I cant help feeling that there should be a good technical lego metaphor for the M work

Ben Hammond16:08:39

block that can be plugged together, but that contain moving parts that will engage each otther

Ben Hammond16:08:15

but I'm a bit hazy on the exact nomad defn so I'm not sure

Ben Hammond16:08:24

moand damno mad?no!

Ben Hammond16:08:34

meh must be home time

Ben Hammond16:08:48

have good long weekends folks


@ben.hammond lego blocks each containing a burrito


damn craig got there before I could say burrito


functional core, imperative shell tho innit


@otfrom I had an idea about doing automatic grouping of events in a sequence in order to form transactions. Ever tried something like that?


@dominicm what do you mean by "automatic grouping"?


@otfrom Finding a things that will write to a database, and putting them all together in a sql transaction


I like to persist the events/messages as is. With a lot of the stuff the state can be held in memory and the events aren't that big


@dominicm That’s quite a common pattern isn’t it? I mean databases and file systems and operating systems do this stuff all the time… Also one of our services has a write scheduler that rebatches events into larger/smaller transactions before committing them.


I've never actually seen it 😁 never really needed it, never thought of doing it to exploit a simpler programming model.

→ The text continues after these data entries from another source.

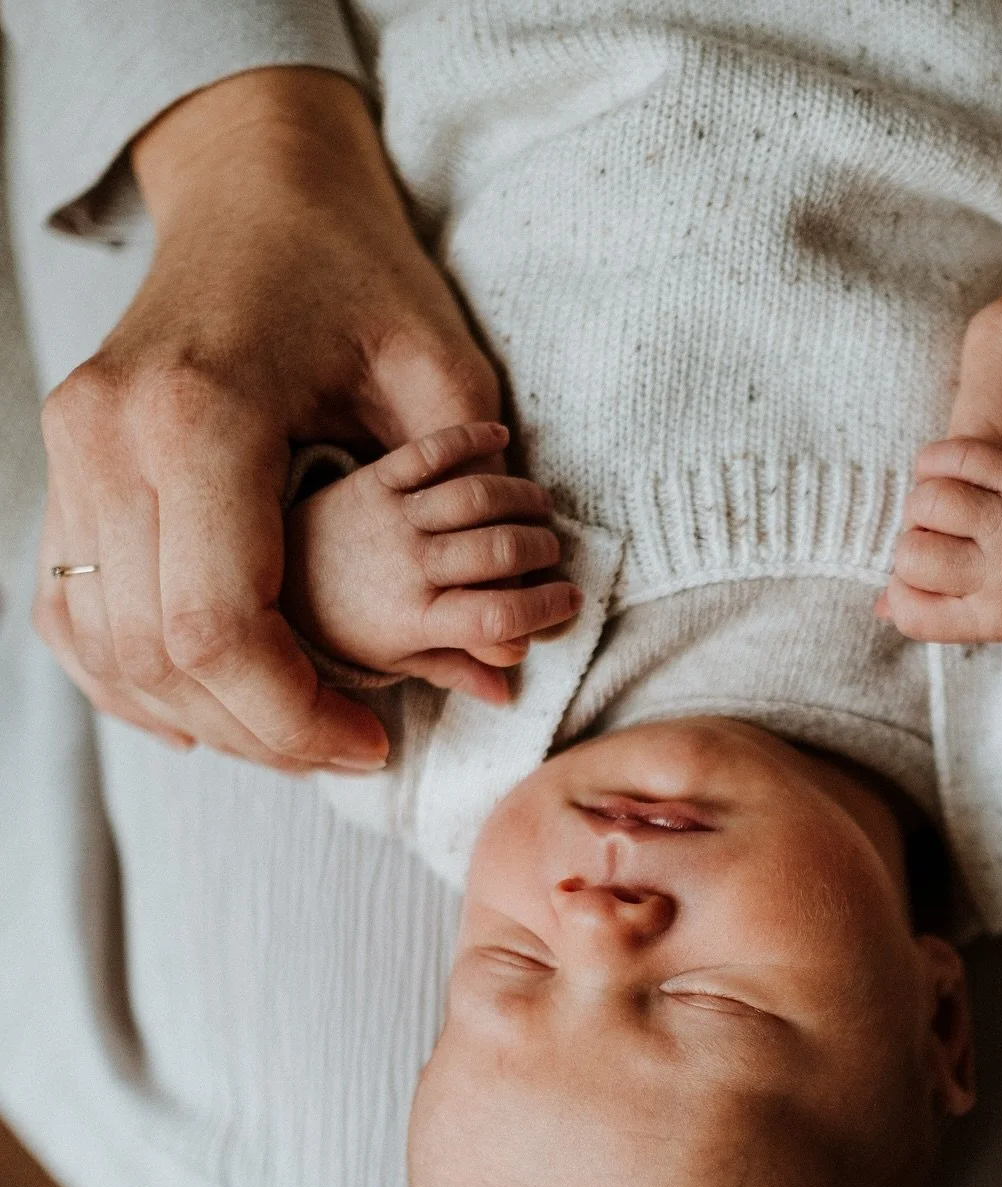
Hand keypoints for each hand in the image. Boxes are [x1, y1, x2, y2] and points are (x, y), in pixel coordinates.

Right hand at [32, 68, 511, 769]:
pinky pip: (72, 608)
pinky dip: (130, 677)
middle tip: (343, 753)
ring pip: (107, 646)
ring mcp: (72, 452)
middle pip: (159, 655)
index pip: (221, 627)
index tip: (370, 743)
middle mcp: (110, 438)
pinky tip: (197, 716)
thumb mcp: (438, 365)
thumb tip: (503, 645)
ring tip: (292, 740)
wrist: (255, 189)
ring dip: (199, 718)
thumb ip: (467, 504)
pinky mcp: (70, 464)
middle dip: (260, 733)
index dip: (295, 716)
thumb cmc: (355, 266)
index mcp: (199, 413)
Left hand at [283, 423, 581, 700]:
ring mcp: (393, 519)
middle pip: (498, 553)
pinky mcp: (375, 479)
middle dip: (541, 549)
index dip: (546, 607)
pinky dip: (470, 438)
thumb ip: (455, 672)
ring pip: (475, 499)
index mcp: (417, 620)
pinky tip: (498, 436)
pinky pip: (431, 452)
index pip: (499, 615)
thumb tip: (509, 694)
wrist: (273, 577)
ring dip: (519, 497)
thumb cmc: (341, 626)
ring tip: (540, 505)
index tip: (571, 601)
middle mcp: (409, 568)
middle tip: (552, 551)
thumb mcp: (395, 660)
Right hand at [881, 438, 1001, 642]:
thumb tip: (882, 605)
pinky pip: (950, 457)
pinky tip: (952, 467)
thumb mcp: (1001, 616)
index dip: (904, 589)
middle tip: (942, 534)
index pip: (911, 612)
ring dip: (927, 497)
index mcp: (994, 618)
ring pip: (926, 503)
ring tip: (950, 500)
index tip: (925, 577)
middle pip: (911, 554)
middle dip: (915, 538)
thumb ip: (942, 612)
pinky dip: (938, 458)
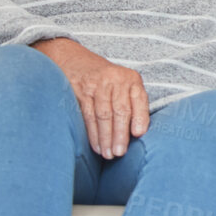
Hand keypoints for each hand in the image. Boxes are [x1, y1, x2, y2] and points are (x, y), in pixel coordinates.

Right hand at [31, 38, 148, 158]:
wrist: (76, 61)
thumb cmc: (108, 81)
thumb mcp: (126, 85)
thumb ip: (135, 104)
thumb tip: (138, 133)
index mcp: (131, 79)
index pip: (138, 100)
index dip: (139, 118)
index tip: (138, 134)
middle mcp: (115, 80)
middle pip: (119, 110)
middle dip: (120, 134)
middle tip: (119, 153)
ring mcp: (96, 85)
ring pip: (102, 115)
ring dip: (105, 138)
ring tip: (108, 154)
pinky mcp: (80, 92)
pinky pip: (87, 116)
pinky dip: (92, 133)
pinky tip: (96, 146)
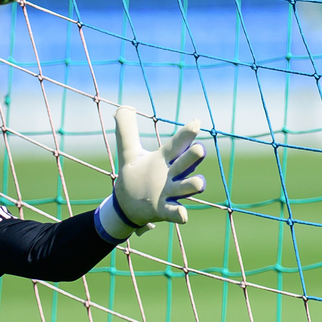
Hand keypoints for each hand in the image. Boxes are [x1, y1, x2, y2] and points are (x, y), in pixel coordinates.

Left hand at [94, 106, 205, 243]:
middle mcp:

We had to do it to retain responsiveness and throughput… some operations are tied directly to user interactions (and need quick feedback) others are much bigger and would end up blocking the user interactions; but because of our data model these ones don’t need to be transactional. So we throw them internally onto a priority queue with a comparator that sorts them to optimise the writes into the priority we want - and we split the larger operations up into smaller chunks that ensure we can always serve the ones that need fast response times… We could also batch the smaller ones together if they queued up… that would be trivial to do, though I can’t recall if we do that yet.


slightly late into the discussion, but THIS


I remember an old heuristic of "never write a function longer than a single screen" because that's as much as you can reasonably hold in your awareness without really straining


When I was a student I had a summer job doing IT support for a software house who ran systems for detecting bank/credit fraud. One day I walked into the corridor to find one of the developers trying to debug a procedure. He’d printed it out on what was probably 100 ft of fanfold dot matrix printer paper. The procedure started at one end of the corridor and ended at the other, and he and a few other developers were running back and forth with a marker pen trying to debug it. Good job it wasn’t an important system for just about every UK financial institution. :rolling_on_the_floor_laughing:


that must have been fascinating ... "oh no, we need to GOTO line at the other end!"


When I worked in IT for an insurance company, we debugged stuff by printing out the core dumps -- usually a 6-9" stack of laser-printed green/white striped paper -- and decoding the assembler and data in our heads as we flipped back and forth through the pages.


One guy on the team had an almost "idiot savant" ability to drill down to your bug based on a core dump in just a few minutes -- an incredible skill.


Glad those days are behind us tho' (we were a COBOL shop so we'd translate from hex to assembler and then "decompile" back to COBOL in our heads 🤯 )


with Clojure you will pack a lot more onto that screen


but it takes a bit of practice to be fluent in Clojure enough to actually be able to parse that screen mentally.